Under Mexico’s Popular Consultation Law, said referendum would be held on the first Sunday of August of either this or next year but must first be approved by a simple majority in the Chamber of Deputies and Senate – where Morena, conveniently enough, holds sufficient seats to reach approval with ease.

However, Article 35 of the Mexican Constitution stipulates that the referendum must then be approved by the SCJN to determine its validity and constitutionality, essentially turning the court into the ultimate judge and jury of its own fate.

Legal experts have condemned López Obrador’s initiative as “nonsense,” a “waste of public resources,” and a “smokescreen” for other problems facing the AMLO administration, noting that the popular election of judges would completely undermine the requirement for ministers’ indispensable impartiality.

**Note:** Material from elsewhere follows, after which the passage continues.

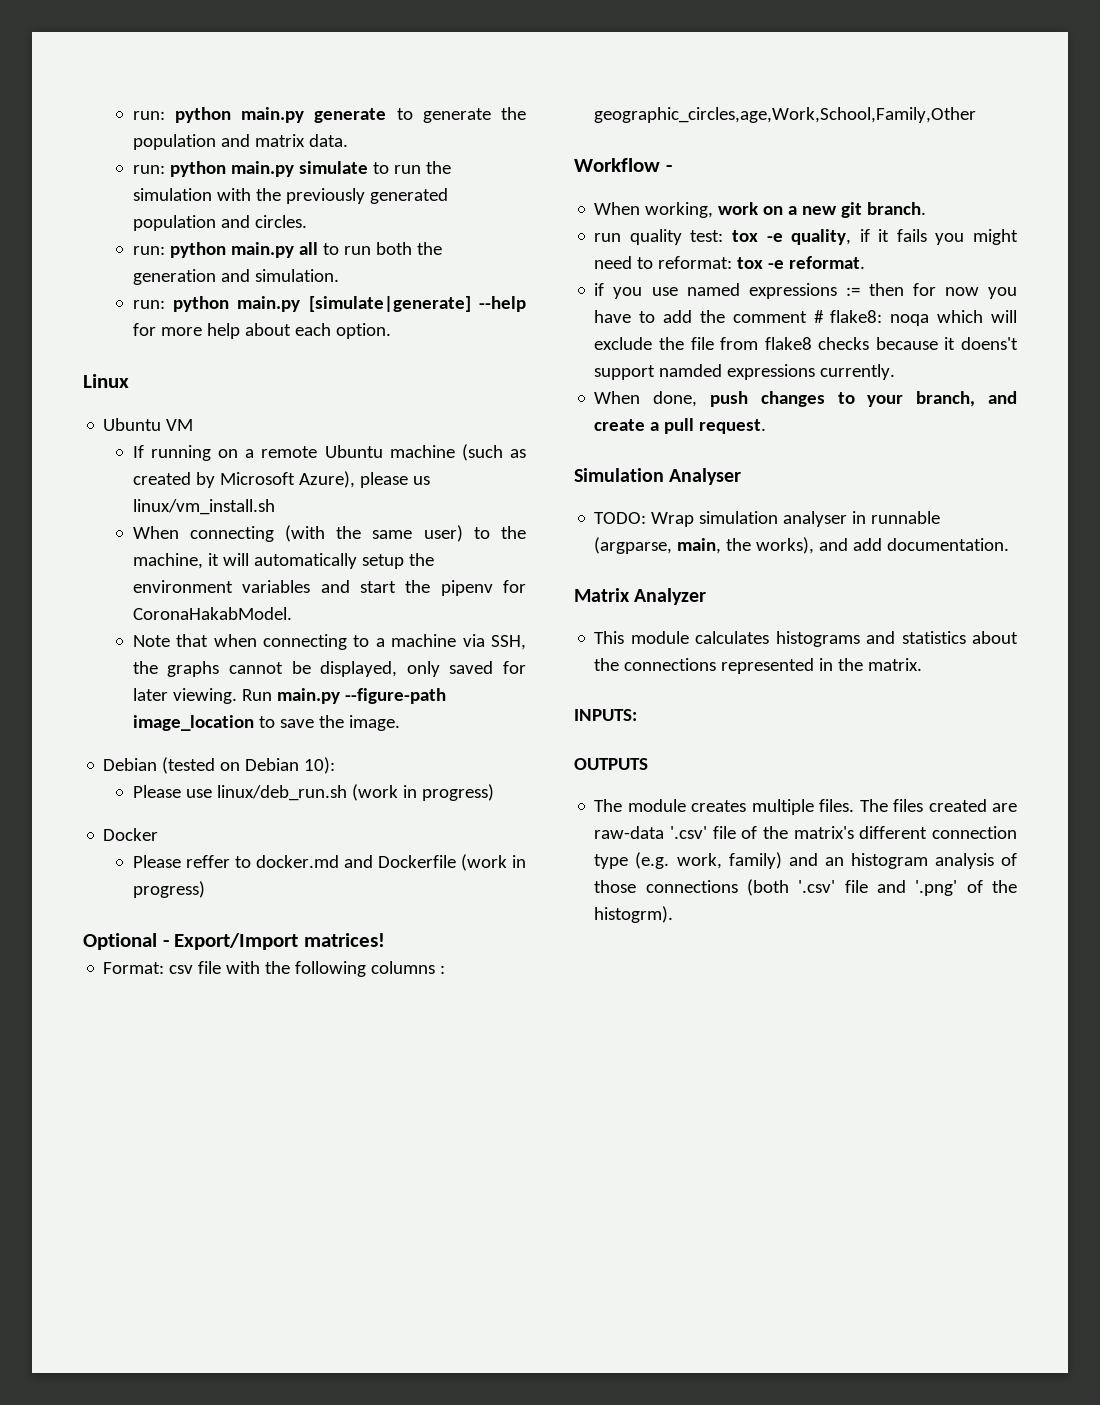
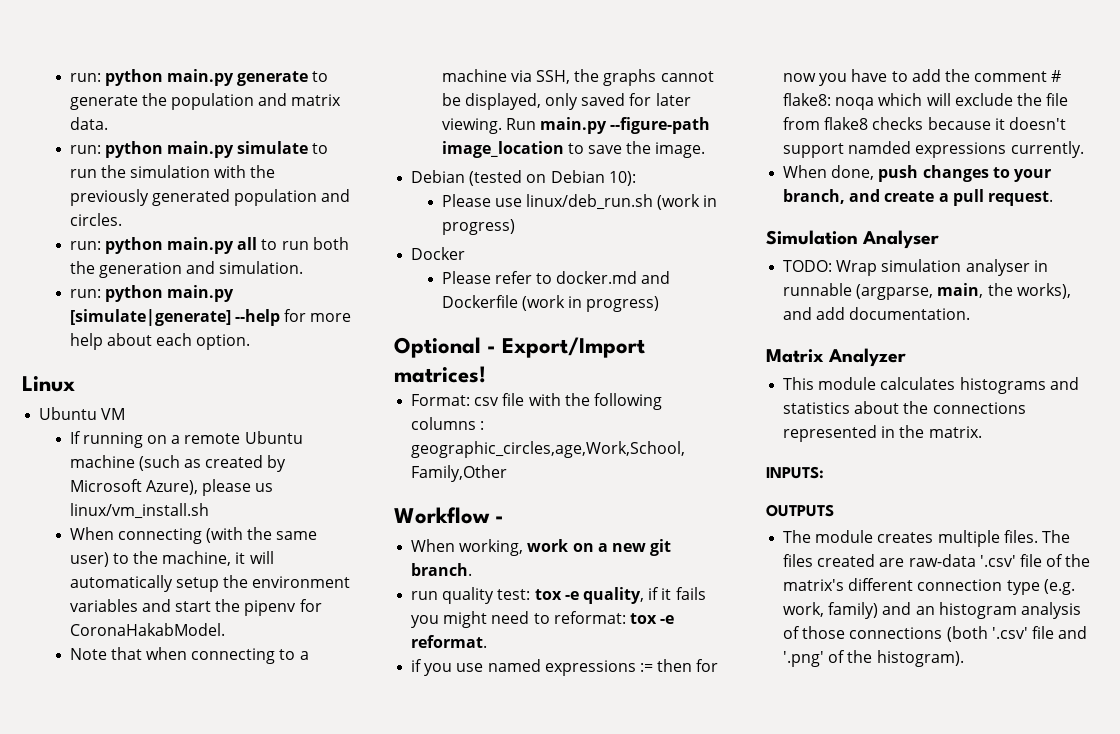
[185,855,230,868] reffer -> [494,271,532,284] refer
[961,337,1018,350] doens't -> [1008,117,1066,130] doesn't
[594,906,674,923] histogrm). -> [876,650,964,667] histogram).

“I think it is nonsense, the SCJN has a very high degree of specialization and it is not through a popular consultation that the specialization of the judges can be resolved,” said National Bar Association expert Tulio Salanueva Brito. “This consultation is more for electoral purposes, because the executive seeks the sympathy of the electorate.” 

AMLO’s quest against the SCJN, a part of his so-called Plan C to reach a Morena supermajority in the Chamber of Deputies during Mexico’s 2024 elections, is also seeking to slash the SCJN ministers’ salaries and benefits – all while the federal executive continues to receive a 2.6 million-peso annual salary and an additional 875.5 million-peso yearly budget for travel and personnel.

Likewise, the proposed referendum and, if the consultation results ultimately swing in AMLO’s favor, subsequent elections of SCJN ministers would cost Mexico billions and billions of pesos to conduct, a far cry from the “austerity” the López Obrador administration claims to champion.

In López Obrador’s typical disparaging fashion, the federal executive has made sure to badmouth the current court in order to color public perception of the SCJN’s efficacy and impartiality ever since Plan B’s invalidation, as Mexican daily newspaper Reforma columnist F. Bartolomé succinctly said, “practically accusing them of treason … without offering a single piece of evidence.”

The federal executive has likewise made sure to sic choice Morena attack dogs to additionally discredit the court, with Morena Senator Alejandro Armenta imprudently purporting that SCJN President Norma Piña made“threats” against him for supporting AMLO’s proposed judiciary reform – with nothing more than flimsy screenshots of an alleged WhatsApp conversation as his proof.

While López Obrador’s newly announced referendum plans are yet to come to head, if the federal executive’s continued track record of callous capriciousness is any inclination, AMLO will stop at nothing to see his paranoid plot against the SCJN turn into a reality.